Here's what a list of the Top 10 Mets' Prospects for 1981 may have looked like. Injuries and addictions certainly played a role in limiting the success of some of these players, but it was a talent-rich group.
- Tim Leary rhp - Just off a season where he was the best pitcher in the Texas League as a first-year pro, Leary looked like the best Mets' pitching prospect since Seaver.
- Daryl Strawberry of - The previous season's #1 draft pick now had a half season of pro ball under his belt and though he was far from dominant, his star potential shone through.
- Mookie Wilson of - The International League's All Star Centerfielder would soon make Lee Mazzilli expendable leading to a chain of deals that brought the Mets Ron Darling and Howard Johnson.

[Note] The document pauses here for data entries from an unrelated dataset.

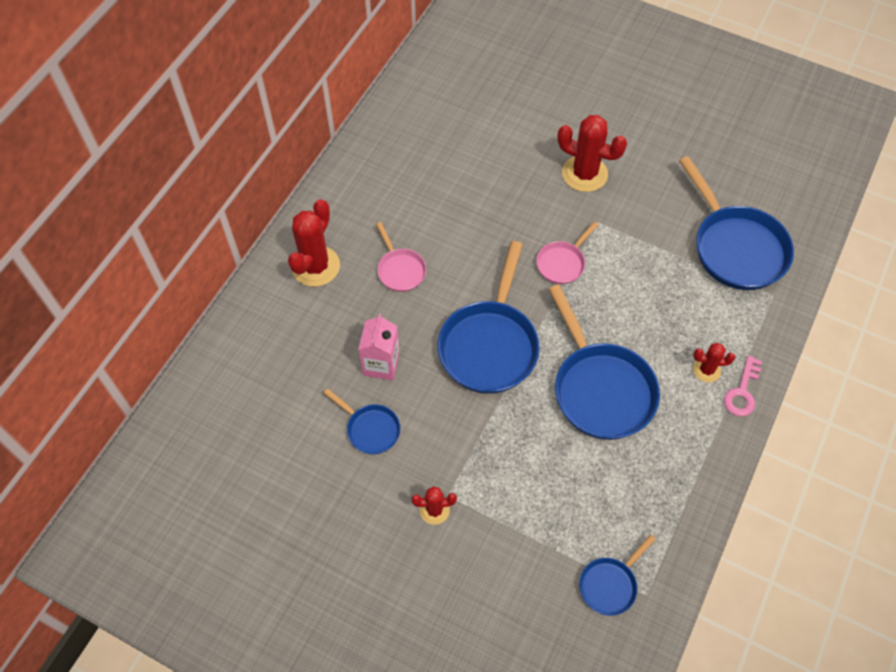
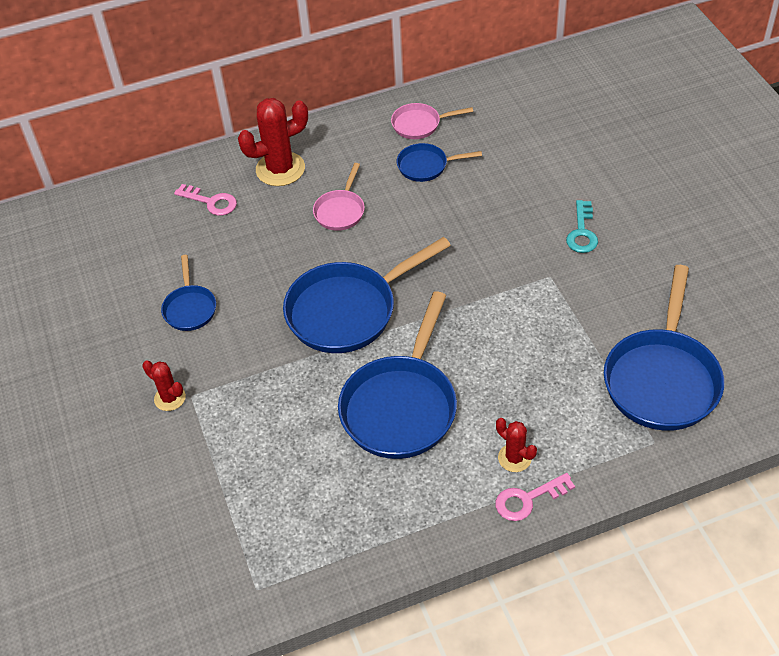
camera: 45 degrees right, 10 degrees down
pink carton [358,314,400,380] -> none
pink pan [536,222,599,284] -> pink pan moved to [391,103,473,139]
red cactus [557,115,627,192] -> turquoise key [566,200,598,253]
blue pan [579,535,656,616] -> blue pan moved to [397,143,482,182]
none -> pink key [174,184,237,216]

- Hubie Brooks - if/of - The Mets hadn't yet decided if Hubie would be an infielder or outfielder, but he was coming off a solid year in AAA and looked major league ready.
- Wally Backman 2b/ss- Tidewater's switch-hitting second baseman would later abandon righthanded hitting and emerge as a solid #2 hitter and gritty infielder.
- Rick Ownbey rhp - with a big year at Class A Lynchburg followed by a successful stint at AA Memphis, Ownbey was coming on as a future star in the Mets' rotation. He never made it, but was a valuable chip in the Keith Hernandez trade.
- Mike Scott rhp - Tidewater's #1 starter was ready for the big leagues although he wouldn't blossom until dealt away.
- Ed Lynch rhp - a solid starter for Tidewater who was pencilled in as a likely #4 starter type, which is just what he became.
- Juan Berenguer rhp - The International League's strikeout leader, he was a strong candidate to shift to the bullpen, where he enjoyed a measure of big league success although not with the Mets.
- Brian Giles 2b - this smooth-fielding second baseman hit .286 in the Texas League and it looked like his glove could propel him ahead of Backman as the 2nd baseman of the future.